Dee Dee Bridgewater
Viva la deeva!
„Ich wollte kein Superstar werden. Ich wollte einfach nur leben – von meiner Musik. Weißt du, es ist ziemlich schwierig, in Amerika mit Jazz eine Familie durchzubringen. Ich hab das mit meinem ersten Ehemann Cecil erlebt: Er war ein Jazzpurist– und er bewegte seinen Arsch nicht, um seine Familie zu unterstützen. Also musste ich das tun: Tagsüber habe ich als Sekretärin gearbeitet, und abends habe ich gesungen.
Ich habe mit Pop angefangen, als ich es bei Thad und Mel einfach nicht mehr aushalten konnte. Wir hatten eine Art Liebe/Hass-Beziehung. Je mehr ich meinen Ruf als Sängerin entwickeln konnte, desto weniger haben sie mich singen lassen. Es wurde eine Art Wettbewerb. Im Vanguard war es oft so, dass die Leute gegangen sind, wenn ich nicht gesungen habe. Dann fingen sie an mit: ‚OK, du singst zwei Songs im ersten und zwei im zweiten Set.‘ Aber der erste Set ging vorüber – und dann hieß es: ‚Oh, wir haben ganz vergessen, dich aufzurufen.‘ Dann durfte ich ein oder zwei Songs am Ende singen, wenn keiner mehr da war.

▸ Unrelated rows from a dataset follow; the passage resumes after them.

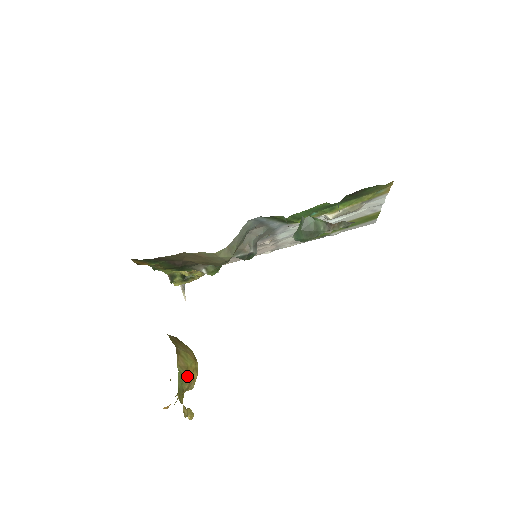
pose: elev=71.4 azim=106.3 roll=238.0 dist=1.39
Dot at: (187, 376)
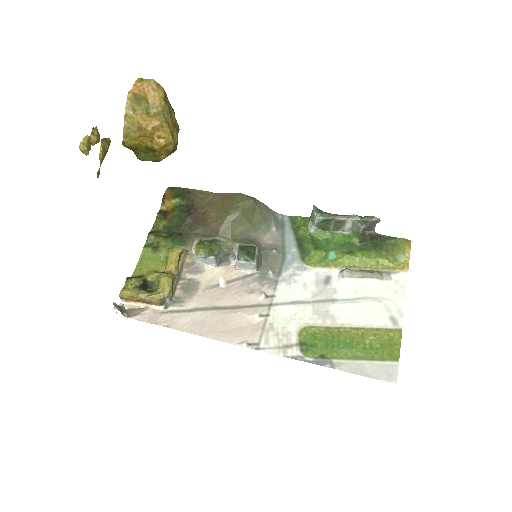
Dot at: (171, 117)
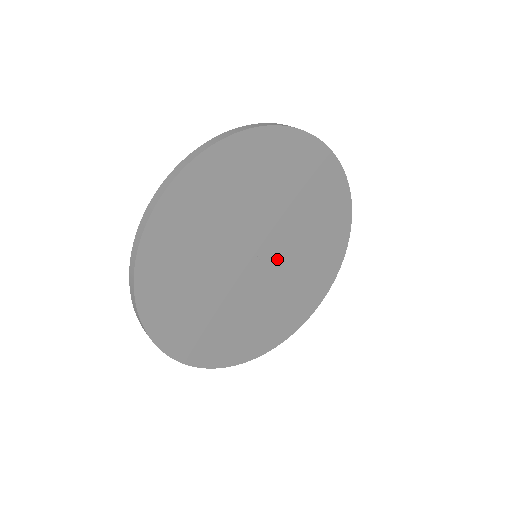
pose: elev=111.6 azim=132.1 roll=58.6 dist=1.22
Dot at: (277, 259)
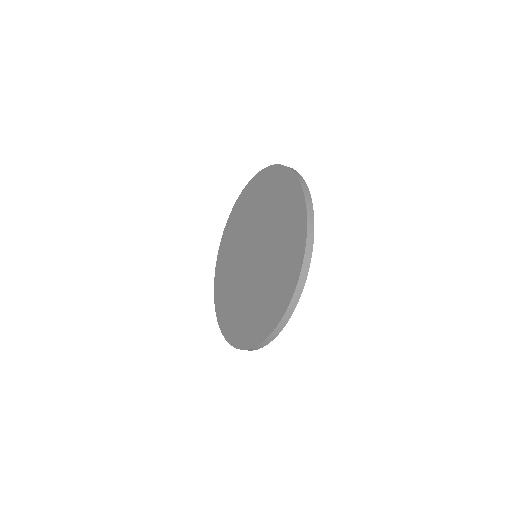
Dot at: occluded
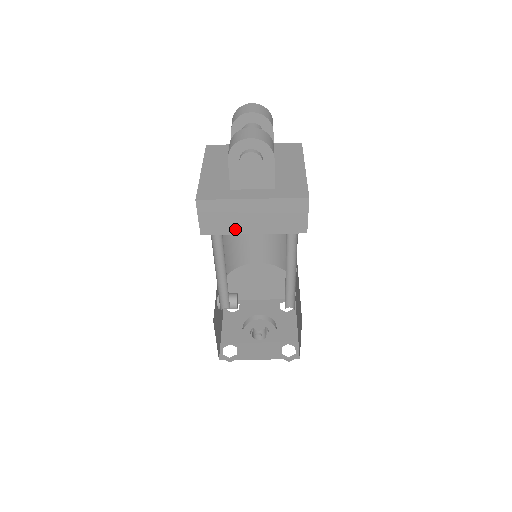
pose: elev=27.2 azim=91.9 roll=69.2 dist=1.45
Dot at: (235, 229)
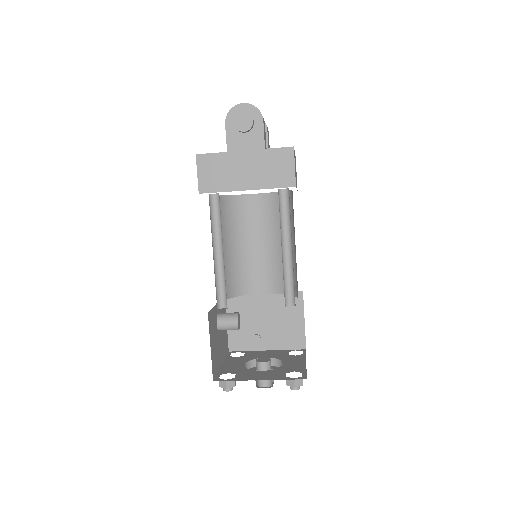
Dot at: (230, 185)
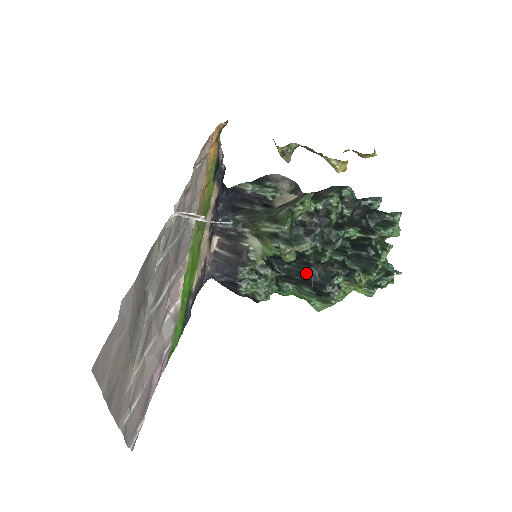
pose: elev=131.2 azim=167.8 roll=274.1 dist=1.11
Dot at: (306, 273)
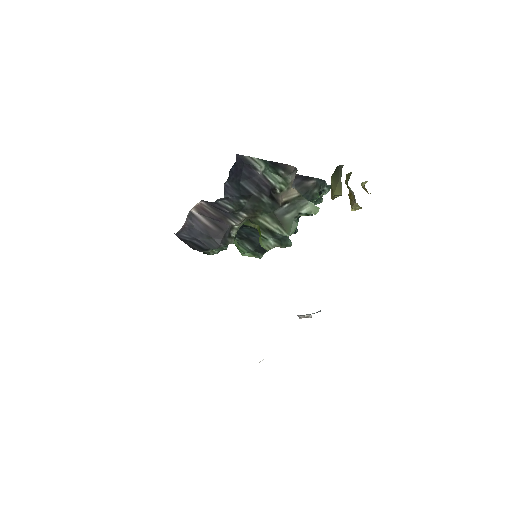
Dot at: (256, 237)
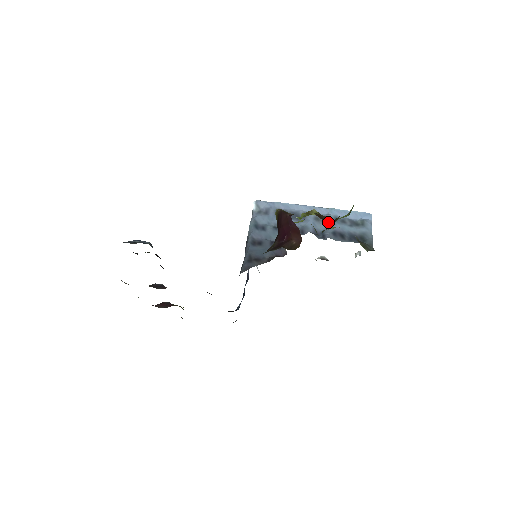
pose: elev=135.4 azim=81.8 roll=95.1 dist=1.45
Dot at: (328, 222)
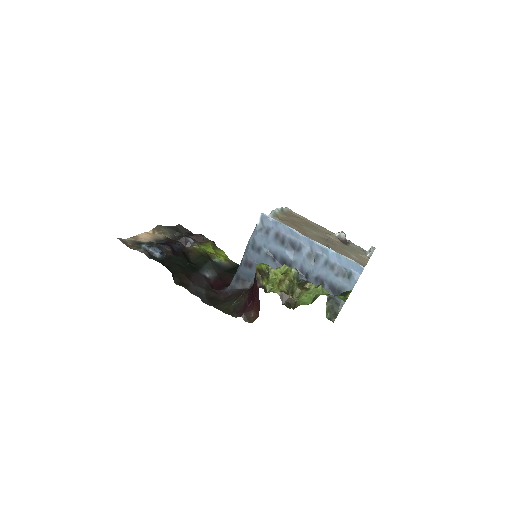
Dot at: (318, 263)
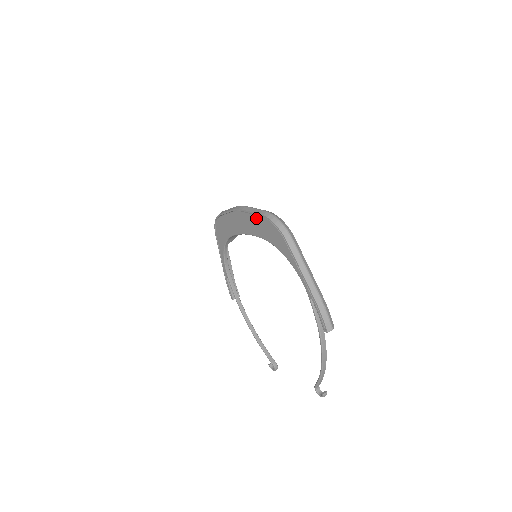
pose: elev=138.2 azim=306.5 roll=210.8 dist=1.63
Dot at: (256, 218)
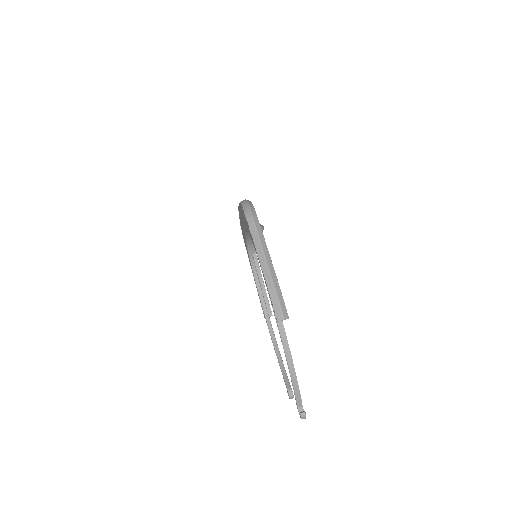
Dot at: occluded
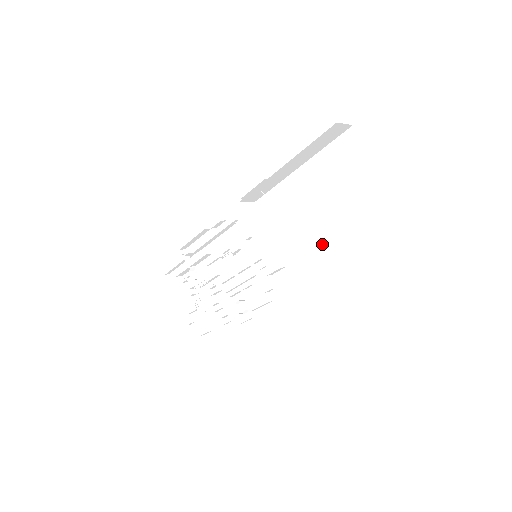
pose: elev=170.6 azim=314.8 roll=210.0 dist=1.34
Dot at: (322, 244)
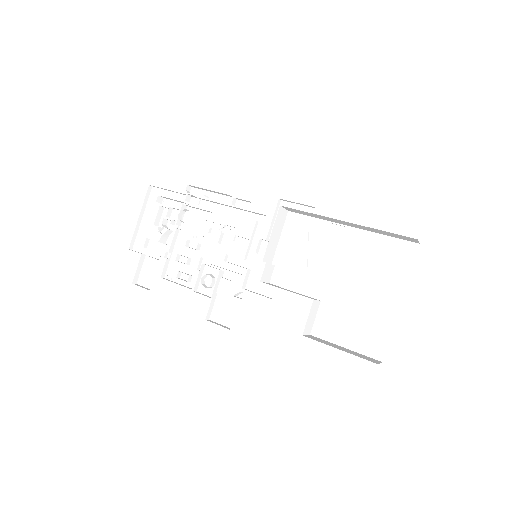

Schließlich fingen sie auch noch mit dieser Scheiße an, dass Cecil und ich ja beide in der Band arbeiten und zu viel Geld verdienen würden. Also haben sie mir das Gehalt gekürzt. Auf einmal habe ich Konzerte gemacht, für die ich überhaupt nichts oder vielleicht 10 Dollar oder so bekommen habe. Mehr als 25 Dollar hat da sowieso nie jemand verdient… Außerdem hatte ich auf meinen Tourneen in Europa erlebt, dass Leute wie Miles und Dizzy und Max, Sonny Rollins oder Dexter Gordon hier in den Clubs spielten und absolut nichts verdienten. Ich wollte nicht mein Leben damit zubringen, zu leiden und vielleicht unglücklich und drogensüchtig zu werden. Also sagte ich mir, lass mich aus dieser Scheiße rauskommen.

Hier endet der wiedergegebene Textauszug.